Le film de Friedland parle de la cruauté de la démence, mais aussi de la façon dont les personnes atteintes de cette maladie trouvent souvent des choses auxquelles se raccrocher et qui leur semblent familières. Ruth ne se souvient pas de son fils, mais elle sait exactement comment préparer le bortsch. Une scène dans laquelle elle prend en charge la cuisine de l'établissement est fantastique, chargée de tension parce que nous connaissons les profondeurs de sa maladie, mais aussi tactile et chaleureuse en même temps.
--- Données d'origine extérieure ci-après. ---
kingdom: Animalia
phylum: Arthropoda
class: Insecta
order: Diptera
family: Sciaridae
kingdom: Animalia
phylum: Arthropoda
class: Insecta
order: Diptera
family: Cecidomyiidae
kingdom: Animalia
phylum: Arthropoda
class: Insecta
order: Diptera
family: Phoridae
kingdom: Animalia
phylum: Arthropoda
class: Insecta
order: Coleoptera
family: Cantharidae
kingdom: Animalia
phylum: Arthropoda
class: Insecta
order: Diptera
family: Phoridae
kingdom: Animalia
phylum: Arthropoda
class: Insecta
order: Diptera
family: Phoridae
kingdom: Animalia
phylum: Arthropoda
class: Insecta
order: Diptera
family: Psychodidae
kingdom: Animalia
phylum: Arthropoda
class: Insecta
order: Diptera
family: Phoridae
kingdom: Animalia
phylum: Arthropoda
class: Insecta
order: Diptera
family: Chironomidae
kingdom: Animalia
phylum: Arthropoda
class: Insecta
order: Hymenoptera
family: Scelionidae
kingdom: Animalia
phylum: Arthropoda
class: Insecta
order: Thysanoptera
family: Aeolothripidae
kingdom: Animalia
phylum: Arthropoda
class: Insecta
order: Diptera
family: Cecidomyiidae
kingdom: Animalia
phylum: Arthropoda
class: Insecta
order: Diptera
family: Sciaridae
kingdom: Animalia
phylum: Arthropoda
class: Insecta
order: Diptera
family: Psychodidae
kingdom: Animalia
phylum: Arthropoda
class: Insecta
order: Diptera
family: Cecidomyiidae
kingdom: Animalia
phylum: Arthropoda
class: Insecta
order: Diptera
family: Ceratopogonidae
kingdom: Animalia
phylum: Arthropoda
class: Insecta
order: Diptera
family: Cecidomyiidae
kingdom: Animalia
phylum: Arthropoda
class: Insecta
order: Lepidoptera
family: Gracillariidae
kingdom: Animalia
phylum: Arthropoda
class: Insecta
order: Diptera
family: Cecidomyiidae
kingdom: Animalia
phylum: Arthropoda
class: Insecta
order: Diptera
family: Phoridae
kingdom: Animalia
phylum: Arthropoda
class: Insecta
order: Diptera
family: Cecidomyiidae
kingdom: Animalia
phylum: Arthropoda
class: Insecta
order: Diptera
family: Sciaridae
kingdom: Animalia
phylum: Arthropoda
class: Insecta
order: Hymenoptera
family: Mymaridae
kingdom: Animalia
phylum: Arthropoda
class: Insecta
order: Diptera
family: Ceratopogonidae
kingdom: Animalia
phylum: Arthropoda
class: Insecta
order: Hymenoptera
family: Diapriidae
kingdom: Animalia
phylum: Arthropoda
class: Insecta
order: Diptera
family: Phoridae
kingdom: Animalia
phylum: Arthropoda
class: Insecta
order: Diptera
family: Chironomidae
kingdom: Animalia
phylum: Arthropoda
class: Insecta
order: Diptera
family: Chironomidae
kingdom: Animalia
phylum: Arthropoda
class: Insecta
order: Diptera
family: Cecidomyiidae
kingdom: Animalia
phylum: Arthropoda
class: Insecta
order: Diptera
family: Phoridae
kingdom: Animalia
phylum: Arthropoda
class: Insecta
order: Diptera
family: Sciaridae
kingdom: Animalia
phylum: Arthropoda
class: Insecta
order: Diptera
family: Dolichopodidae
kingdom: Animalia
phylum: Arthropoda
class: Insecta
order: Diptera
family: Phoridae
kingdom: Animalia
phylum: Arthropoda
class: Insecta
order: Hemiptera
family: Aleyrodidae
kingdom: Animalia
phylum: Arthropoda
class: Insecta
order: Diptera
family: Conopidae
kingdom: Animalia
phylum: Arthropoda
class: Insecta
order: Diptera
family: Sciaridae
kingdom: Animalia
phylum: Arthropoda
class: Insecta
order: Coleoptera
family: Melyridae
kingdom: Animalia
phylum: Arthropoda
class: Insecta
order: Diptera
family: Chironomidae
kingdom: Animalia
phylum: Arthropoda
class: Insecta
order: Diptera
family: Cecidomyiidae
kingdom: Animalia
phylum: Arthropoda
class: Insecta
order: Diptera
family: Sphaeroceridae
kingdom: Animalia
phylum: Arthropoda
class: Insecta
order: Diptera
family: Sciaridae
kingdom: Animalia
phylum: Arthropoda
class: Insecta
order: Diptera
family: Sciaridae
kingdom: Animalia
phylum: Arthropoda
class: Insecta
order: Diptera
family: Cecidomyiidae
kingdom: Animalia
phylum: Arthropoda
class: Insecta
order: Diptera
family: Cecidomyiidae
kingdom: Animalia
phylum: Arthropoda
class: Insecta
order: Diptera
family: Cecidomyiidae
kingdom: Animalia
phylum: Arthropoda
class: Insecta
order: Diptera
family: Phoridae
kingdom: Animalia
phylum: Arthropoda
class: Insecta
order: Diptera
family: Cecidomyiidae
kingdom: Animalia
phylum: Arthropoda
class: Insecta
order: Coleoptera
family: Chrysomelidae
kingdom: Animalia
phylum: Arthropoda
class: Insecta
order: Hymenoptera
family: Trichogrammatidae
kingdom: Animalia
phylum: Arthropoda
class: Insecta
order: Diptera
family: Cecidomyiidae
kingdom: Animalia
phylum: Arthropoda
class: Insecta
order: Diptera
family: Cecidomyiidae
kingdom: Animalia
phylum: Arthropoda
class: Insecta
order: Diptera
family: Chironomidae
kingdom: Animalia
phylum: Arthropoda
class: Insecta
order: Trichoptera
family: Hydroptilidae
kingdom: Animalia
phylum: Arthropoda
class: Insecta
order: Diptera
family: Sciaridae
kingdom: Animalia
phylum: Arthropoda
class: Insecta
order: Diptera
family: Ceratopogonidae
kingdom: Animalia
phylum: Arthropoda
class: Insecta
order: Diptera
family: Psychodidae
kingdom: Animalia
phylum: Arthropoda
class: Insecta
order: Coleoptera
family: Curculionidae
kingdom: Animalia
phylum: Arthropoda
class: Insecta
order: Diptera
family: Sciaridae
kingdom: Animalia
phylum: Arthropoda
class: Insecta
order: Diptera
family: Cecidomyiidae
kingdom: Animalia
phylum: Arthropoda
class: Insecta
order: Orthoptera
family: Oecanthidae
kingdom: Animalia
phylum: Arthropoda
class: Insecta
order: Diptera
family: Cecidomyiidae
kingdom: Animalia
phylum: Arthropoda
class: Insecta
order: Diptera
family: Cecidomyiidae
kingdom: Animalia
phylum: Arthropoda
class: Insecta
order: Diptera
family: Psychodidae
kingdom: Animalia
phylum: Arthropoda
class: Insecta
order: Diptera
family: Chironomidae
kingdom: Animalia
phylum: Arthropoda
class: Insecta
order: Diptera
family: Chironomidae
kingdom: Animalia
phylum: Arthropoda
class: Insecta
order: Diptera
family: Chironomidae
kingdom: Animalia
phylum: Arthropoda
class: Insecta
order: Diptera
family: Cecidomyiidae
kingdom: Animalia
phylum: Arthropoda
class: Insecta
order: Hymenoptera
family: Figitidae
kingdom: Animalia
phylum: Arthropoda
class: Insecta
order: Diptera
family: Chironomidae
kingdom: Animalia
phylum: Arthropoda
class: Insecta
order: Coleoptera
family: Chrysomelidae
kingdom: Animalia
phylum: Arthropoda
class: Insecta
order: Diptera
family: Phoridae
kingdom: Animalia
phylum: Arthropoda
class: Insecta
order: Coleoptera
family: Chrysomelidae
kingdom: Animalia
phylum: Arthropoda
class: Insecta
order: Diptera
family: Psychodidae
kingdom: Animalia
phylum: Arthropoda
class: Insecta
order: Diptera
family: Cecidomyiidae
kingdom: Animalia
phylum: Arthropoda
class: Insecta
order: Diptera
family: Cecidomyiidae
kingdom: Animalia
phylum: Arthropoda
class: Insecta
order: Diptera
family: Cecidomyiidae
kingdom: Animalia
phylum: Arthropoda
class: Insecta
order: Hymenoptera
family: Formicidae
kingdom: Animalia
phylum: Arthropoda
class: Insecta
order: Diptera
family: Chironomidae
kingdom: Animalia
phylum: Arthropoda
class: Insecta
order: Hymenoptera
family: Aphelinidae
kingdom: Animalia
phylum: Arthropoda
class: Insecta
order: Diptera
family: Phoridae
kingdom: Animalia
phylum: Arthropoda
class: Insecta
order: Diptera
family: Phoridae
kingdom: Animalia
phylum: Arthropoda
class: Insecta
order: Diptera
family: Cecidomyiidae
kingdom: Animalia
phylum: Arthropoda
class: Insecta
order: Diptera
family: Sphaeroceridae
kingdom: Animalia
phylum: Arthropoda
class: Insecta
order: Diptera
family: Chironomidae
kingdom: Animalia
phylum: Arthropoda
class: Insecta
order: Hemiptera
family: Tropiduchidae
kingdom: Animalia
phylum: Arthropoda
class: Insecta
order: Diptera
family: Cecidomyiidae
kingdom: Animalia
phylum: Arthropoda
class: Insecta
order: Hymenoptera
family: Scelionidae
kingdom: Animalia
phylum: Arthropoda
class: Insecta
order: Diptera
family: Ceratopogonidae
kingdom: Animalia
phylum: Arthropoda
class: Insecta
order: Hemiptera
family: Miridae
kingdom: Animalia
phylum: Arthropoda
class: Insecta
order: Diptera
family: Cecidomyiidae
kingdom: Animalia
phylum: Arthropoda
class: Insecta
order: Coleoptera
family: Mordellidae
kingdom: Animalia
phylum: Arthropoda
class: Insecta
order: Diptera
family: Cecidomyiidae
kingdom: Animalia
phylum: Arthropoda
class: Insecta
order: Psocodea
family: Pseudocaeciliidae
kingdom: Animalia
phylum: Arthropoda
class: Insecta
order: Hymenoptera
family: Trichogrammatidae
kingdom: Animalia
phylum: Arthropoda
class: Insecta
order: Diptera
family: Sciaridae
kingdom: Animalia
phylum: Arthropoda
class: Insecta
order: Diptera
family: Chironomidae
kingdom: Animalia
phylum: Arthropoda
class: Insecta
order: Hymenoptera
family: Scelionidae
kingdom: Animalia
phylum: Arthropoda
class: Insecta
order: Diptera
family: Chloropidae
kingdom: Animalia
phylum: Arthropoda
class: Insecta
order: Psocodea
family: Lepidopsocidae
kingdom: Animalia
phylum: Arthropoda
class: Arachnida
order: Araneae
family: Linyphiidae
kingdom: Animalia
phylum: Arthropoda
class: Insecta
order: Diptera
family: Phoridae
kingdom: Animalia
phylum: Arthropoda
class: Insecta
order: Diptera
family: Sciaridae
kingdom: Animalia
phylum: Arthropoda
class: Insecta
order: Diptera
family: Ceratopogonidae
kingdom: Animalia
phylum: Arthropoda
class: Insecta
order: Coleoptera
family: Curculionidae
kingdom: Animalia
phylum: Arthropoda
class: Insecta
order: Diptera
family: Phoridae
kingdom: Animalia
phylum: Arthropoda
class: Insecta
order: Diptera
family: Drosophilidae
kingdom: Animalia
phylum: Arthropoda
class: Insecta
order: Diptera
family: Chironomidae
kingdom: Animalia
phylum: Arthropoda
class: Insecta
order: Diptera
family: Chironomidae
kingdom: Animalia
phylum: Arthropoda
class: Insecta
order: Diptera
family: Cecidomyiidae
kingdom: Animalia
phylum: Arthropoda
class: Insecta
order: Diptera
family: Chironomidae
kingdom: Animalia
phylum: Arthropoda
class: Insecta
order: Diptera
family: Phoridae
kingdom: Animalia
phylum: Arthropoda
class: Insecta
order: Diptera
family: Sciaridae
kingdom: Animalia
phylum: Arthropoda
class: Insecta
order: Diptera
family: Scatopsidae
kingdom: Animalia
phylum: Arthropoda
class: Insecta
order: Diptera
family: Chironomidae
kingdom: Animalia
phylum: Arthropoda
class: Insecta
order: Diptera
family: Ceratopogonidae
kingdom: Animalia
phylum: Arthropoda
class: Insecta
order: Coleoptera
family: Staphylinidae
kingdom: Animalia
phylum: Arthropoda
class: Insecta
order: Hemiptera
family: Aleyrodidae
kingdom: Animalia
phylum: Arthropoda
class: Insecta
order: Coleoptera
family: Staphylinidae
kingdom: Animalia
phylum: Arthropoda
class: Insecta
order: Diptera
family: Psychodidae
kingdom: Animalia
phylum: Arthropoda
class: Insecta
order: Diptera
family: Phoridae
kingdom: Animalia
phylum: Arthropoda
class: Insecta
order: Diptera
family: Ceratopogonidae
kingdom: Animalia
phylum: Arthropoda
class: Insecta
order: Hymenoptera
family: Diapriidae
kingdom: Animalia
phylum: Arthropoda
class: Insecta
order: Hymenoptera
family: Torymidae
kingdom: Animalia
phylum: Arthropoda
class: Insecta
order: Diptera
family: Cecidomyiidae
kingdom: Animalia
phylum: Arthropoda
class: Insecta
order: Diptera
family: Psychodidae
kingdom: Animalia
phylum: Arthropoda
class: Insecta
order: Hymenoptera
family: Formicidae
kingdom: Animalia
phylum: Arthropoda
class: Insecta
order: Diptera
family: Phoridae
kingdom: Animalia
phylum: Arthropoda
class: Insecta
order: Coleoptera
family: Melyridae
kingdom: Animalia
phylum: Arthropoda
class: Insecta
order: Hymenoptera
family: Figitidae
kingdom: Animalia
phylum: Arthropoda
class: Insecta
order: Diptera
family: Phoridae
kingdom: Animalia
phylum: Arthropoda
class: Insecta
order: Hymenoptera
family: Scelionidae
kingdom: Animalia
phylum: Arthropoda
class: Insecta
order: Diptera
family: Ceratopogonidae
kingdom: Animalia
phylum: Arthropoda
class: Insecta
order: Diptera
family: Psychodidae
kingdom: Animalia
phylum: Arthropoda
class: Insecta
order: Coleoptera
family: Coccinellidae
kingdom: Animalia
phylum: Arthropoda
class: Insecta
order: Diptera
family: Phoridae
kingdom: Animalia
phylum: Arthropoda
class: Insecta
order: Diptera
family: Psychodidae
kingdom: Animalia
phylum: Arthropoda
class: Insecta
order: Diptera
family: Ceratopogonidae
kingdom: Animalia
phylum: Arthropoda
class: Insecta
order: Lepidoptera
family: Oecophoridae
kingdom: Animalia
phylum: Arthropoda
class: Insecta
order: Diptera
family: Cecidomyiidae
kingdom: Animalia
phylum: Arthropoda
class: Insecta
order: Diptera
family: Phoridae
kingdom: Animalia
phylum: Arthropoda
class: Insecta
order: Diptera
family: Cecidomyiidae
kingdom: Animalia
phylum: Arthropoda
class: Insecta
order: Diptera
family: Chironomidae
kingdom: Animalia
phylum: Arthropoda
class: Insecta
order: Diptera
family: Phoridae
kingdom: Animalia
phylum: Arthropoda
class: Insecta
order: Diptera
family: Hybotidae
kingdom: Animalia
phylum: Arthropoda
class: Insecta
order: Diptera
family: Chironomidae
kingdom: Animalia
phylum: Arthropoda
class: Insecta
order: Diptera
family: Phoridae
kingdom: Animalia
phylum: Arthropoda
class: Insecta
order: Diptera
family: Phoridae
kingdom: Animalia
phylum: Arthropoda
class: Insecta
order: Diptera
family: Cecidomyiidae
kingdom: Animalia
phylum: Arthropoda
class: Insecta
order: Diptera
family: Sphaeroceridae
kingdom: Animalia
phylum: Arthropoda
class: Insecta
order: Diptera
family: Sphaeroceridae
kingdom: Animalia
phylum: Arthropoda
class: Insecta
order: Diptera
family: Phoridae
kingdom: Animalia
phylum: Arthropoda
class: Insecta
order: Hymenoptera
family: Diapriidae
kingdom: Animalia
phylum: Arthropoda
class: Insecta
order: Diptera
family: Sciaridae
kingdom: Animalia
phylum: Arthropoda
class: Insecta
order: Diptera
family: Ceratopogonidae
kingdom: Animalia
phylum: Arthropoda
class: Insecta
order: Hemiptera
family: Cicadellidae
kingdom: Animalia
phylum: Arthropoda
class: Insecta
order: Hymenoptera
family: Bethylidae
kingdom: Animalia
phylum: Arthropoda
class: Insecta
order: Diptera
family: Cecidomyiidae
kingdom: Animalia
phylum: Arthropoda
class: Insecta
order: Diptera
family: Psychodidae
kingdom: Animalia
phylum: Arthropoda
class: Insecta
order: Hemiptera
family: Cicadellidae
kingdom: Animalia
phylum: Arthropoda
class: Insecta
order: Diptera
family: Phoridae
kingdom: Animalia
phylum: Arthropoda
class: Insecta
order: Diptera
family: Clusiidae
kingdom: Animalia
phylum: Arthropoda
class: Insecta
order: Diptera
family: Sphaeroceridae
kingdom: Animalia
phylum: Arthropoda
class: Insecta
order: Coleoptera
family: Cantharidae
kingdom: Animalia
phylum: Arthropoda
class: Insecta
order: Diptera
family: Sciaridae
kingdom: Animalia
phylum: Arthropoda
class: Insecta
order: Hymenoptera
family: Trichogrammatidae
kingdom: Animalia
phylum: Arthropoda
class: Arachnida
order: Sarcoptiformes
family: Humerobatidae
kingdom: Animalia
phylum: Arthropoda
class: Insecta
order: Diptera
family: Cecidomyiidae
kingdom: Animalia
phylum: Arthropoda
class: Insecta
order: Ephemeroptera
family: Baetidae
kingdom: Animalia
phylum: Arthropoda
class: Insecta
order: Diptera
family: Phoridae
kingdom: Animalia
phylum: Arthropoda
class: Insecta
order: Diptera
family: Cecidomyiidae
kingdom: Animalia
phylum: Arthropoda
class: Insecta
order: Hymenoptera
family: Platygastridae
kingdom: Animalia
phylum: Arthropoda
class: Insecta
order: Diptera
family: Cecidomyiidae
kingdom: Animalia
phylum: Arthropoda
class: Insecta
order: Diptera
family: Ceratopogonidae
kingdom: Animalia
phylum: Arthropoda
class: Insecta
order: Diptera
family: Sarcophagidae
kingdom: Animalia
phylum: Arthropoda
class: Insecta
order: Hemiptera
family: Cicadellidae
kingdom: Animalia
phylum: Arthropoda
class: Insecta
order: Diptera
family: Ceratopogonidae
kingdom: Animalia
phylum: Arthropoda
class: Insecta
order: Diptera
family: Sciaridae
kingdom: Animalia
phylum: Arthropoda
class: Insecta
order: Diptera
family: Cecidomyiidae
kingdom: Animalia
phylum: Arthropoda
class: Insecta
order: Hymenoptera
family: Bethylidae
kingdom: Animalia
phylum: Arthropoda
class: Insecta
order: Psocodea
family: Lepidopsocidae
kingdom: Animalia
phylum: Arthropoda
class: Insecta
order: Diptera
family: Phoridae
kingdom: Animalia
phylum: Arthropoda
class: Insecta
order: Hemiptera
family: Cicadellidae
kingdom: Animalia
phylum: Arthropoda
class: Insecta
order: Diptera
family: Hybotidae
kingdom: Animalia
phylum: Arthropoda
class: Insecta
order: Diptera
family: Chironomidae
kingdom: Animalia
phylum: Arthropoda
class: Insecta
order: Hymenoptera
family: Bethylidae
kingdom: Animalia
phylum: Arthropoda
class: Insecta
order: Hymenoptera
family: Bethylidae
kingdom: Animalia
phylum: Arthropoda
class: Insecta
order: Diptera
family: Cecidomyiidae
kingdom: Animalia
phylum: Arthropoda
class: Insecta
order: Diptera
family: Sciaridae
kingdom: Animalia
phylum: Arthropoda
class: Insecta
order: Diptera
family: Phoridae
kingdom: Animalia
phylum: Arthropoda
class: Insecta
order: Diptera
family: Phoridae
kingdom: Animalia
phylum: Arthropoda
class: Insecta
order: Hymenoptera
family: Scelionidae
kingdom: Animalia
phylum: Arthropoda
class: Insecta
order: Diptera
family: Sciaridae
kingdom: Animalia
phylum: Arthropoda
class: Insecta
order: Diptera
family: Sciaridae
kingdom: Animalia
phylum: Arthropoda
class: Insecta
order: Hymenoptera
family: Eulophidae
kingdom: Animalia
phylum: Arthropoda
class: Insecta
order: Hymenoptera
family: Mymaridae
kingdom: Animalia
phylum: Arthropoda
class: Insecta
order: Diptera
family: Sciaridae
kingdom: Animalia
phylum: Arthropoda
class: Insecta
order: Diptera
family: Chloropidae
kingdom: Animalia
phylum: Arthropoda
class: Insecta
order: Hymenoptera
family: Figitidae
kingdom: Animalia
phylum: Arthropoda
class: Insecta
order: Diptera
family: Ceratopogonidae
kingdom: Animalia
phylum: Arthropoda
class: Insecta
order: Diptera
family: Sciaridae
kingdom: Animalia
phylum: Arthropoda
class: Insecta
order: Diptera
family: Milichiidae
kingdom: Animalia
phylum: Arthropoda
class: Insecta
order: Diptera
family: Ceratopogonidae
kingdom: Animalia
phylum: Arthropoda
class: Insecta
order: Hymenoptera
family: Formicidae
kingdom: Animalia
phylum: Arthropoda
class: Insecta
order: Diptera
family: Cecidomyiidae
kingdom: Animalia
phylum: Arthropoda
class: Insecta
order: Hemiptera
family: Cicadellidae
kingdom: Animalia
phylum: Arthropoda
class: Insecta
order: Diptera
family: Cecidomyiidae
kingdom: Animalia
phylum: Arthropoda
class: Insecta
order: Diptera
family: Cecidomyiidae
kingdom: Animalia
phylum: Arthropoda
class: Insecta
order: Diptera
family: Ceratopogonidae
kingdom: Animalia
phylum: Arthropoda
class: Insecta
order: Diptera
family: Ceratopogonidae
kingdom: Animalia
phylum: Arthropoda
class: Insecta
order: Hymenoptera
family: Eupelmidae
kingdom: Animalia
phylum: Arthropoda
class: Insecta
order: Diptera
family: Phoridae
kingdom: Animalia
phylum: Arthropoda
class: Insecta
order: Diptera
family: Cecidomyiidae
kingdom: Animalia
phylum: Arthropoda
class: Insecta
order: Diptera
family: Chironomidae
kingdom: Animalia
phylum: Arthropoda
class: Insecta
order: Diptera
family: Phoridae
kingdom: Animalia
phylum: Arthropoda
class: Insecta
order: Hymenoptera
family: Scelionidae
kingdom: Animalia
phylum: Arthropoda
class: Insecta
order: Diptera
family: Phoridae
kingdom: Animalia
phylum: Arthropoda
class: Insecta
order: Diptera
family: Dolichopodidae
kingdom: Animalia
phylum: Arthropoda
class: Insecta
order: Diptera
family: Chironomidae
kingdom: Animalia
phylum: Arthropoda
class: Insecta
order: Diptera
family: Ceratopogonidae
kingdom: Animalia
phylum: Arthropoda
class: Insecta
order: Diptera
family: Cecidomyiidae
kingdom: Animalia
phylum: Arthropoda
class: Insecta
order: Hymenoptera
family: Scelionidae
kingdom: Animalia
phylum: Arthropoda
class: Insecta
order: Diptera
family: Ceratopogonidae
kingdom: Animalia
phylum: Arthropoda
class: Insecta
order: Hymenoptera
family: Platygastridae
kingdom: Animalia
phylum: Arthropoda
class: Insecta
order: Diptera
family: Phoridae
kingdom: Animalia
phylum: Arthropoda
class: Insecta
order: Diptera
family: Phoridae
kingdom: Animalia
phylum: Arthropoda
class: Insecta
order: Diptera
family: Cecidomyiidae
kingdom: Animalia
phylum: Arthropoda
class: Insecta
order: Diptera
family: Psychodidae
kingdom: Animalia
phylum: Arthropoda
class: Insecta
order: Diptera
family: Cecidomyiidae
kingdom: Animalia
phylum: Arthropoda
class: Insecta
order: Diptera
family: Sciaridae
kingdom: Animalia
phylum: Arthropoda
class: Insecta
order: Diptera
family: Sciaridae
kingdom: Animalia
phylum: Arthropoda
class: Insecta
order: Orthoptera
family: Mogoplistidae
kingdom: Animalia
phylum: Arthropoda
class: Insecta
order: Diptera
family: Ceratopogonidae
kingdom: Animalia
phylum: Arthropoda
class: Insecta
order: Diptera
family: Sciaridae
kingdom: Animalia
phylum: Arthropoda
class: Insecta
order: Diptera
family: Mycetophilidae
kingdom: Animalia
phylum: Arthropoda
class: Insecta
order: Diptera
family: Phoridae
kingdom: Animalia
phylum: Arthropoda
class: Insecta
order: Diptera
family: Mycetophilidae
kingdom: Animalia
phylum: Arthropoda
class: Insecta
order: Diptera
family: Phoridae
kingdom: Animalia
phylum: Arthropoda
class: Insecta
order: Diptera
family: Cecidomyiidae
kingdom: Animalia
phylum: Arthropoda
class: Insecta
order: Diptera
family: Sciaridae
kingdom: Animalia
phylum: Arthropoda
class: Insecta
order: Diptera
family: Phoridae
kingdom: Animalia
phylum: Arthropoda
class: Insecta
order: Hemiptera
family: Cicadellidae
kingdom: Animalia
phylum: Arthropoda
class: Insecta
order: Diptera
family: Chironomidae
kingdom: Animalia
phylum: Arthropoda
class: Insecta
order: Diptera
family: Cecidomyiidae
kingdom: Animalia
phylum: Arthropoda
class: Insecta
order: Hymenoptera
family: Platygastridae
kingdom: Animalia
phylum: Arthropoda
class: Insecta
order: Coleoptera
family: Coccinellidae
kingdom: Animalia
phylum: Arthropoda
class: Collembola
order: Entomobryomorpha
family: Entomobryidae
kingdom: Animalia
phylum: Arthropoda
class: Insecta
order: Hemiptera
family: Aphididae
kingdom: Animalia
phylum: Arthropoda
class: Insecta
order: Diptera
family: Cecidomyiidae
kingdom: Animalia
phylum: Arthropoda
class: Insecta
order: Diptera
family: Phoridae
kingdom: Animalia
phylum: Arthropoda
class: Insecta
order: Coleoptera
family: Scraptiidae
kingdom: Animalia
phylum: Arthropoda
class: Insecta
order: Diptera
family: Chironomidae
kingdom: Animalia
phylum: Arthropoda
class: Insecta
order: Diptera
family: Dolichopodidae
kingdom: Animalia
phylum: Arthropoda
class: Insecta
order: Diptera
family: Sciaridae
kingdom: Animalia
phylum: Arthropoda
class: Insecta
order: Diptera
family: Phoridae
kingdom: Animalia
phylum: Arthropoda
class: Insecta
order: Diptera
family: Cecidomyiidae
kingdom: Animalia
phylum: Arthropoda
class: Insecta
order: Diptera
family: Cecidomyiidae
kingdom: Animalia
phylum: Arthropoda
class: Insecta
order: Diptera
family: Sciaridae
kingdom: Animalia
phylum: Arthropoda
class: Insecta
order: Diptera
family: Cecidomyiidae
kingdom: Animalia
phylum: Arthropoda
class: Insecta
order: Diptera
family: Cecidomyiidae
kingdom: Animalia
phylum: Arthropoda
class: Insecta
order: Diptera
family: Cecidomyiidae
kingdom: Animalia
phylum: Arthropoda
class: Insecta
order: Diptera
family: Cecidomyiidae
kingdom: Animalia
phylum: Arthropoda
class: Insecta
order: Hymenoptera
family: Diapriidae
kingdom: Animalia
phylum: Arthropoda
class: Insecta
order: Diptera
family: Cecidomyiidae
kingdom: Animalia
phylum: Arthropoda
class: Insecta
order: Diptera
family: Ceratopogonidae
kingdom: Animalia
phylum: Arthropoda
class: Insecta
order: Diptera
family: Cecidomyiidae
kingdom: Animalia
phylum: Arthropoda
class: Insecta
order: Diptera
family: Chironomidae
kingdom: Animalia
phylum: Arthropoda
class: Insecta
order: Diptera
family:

Ruth se sent plus attirée par le personnel de la maison que par les résidents, non pas dans le sens traditionnel du « déni cinématographique », mais dans un sens qui semble vrai et axé sur les personnages. Elle se lie d’amitié avec deux des travailleurs de la maison (Carolyn Michelle et Andy McQueen), et il y a un moment de tension qui mène à une tentative d’évasion, mais « Familiar Touch » est un film discret, axé sur les personnages, qui trouve sa force autant dans un paysage sonore où Ruth flotte dans une piscine que dans le dialogue. Après tout, les mots ont trahi Ruth car ils ont perdu une grande partie de leur sens à cause d’une horrible maladie. Ce que Friedland comprend parfaitement, c’est le pouvoir de ce qui n’est pas dit, comment les souvenirs peuvent se lier au son, à l’odeur et au toucher aussi, et comment parfois ce sont les derniers à disparaître.